> **QUOTED PASSAGE**

The human SNCAIP gene appears to be implicated in the development of or susceptibility to late-onset Parkinson disease. The SNCAIP protein (synphilin‐1) has been shown to interact with the protein encoded by SNCA (alpha-synuclein), which is implicated in Parkinson disease 1 (FBhh0000006). Alpha-synuclein is a major component of Lewy bodies identified in the brains of Parkinson disease patients; synphilin-1 has also been shown to be present in Lewy bodies.
In Drosophila, there is no identified ortholog of either SNCAIP or SNCA.
Multiple UAS constructs of the wild-type human Hsap\SNCAIP gene have been introduced into flies. Panneuronal expression of the Hsap\SNCAIP transgene results in progressive loss of locomotor activity, shortened lifespan and retinal damage. These phenotypes are very similar to those obtained for panneuronal expression of Hsap\SNCA transgenes (wild-type or SNCA disease-implicated variants). A key and unexpected finding is that panneuronal coexpression of Hsap\SNCAIP with a Hsap\SNCA gene carrying a disease-implicated variant results in normal locomotor activity and lifespan. These results support the hypothesis that imbalance in the ratio of alpha-synuclein and synphilin‐1 is highly deleterious for dopaminergic neurons. Expression of Hsap\SNCAIP is also associated with progressive loss of response to olfactory stimuli in adult flies; this mirrors the loss of smell that often occurs early in the progression of Parkinson disease.
This model has been used to investigate nicotine as a possible therapeutic intervention during early stages of Parkinson disease.

> **AVAILABLE DATA**
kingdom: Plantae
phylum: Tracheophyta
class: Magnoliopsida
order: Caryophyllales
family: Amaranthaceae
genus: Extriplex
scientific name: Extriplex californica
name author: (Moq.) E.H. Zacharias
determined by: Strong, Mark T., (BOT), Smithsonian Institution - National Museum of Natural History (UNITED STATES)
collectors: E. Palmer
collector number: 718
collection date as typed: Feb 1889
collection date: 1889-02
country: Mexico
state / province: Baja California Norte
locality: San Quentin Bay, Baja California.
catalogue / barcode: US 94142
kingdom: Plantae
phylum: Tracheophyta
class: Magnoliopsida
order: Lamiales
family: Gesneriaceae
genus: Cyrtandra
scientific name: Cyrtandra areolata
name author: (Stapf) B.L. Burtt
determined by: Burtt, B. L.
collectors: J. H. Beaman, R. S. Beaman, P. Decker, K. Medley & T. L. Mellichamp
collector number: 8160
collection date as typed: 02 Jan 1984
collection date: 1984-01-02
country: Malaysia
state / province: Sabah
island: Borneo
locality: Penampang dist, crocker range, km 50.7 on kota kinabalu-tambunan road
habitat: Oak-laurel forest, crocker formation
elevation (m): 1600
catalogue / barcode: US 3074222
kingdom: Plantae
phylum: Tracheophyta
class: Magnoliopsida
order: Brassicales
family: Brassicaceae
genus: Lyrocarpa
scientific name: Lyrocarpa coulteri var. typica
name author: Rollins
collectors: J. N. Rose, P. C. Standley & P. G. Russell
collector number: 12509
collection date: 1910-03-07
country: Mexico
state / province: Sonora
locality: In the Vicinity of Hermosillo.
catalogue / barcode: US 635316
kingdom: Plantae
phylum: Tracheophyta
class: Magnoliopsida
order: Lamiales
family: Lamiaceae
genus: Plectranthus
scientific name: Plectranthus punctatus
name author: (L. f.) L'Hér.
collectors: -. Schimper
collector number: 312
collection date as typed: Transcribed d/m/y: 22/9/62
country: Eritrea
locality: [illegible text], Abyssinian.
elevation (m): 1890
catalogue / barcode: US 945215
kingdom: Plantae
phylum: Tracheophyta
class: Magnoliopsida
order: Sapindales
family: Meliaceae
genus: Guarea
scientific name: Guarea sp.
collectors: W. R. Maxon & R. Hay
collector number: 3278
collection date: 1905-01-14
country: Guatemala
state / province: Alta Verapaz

> **INSTRUCTIONS**
A) Reproduce the passage on the SNCAIP gene, starting with "The human SNCAIP" and going on through "SNCAIP or SNCA.".
B) According to the passage on the SNCAIP gene, what results from panneuronal expression of the Hsap\SNCAIP transgene in flies?
C) Extend the passage on the SNCAIP gene, continuing from its last sentence.

> **SOLVED PROBLEMS**
A)
The human SNCAIP gene appears to be implicated in the development of or susceptibility to late-onset Parkinson disease. The SNCAIP protein (synphilin‐1) has been shown to interact with the protein encoded by SNCA (alpha-synuclein), which is implicated in Parkinson disease 1 (FBhh0000006). Alpha-synuclein is a major component of Lewy bodies identified in the brains of Parkinson disease patients; synphilin-1 has also been shown to be present in Lewy bodies.
In Drosophila, there is no identified ortholog of either SNCAIP or SNCA.

B) Progressive loss of locomotor activity, shortened lifespan and retinal damage.

C)
[updated May 2021 by FlyBase; FBrf0222196]
Parkinson disease (PD) is a neurodegenerative disease usually typified by slow onset in mid to late adulthood; there are also early-onset and juvenile forms of the disease. Symptoms worsen over time and include resting tremor, muscular rigidity, bradykinesia [abnormal slowness of movement], and postural instability [impaired balance and coordination]; additional symptoms may include postural abnormalities, dysautonomia [symptoms caused by malfunction of the autonomic nervous system], dystonic cramps, and dementia. Parkinson disease is the second-most common neurodegenerative disease (after Alzheimer disease), affecting approximately 1% of the population over 50 (Polymeropoulos et al., 1996, pubmed:8895469). [from MIM:168600; 2013.07.23]
Parkinson disease is described as early-onset disease if signs and symptoms begin before age 50. Early-onset cases that begin before age 20 may be referred to as juvenile-onset disease. [from Genetics Home Reference, GHR_condition:parkinson-disease, 2015.02.13]
SNCAIP encodes synphilin‐1, a protein containing several protein-protein interaction domains, including ankyrin-like repeats, a coiled-coil domain, and an ATP/GTP-binding motif. The encoded protein interacts with alpha-synuclein (SNCA) in neuronal tissue and may play a role in the formation of cytoplasmic inclusions and neurodegeneration. [Gene Cards, SNCAIP; 2012.05.18]
Synphilin-1 has been shown to be present in Lewy bodies of Parkinson disease patients (Wakabayashi et al., 2000; pubmed:10762166).
No orthologous gene in Drosophila has been identified.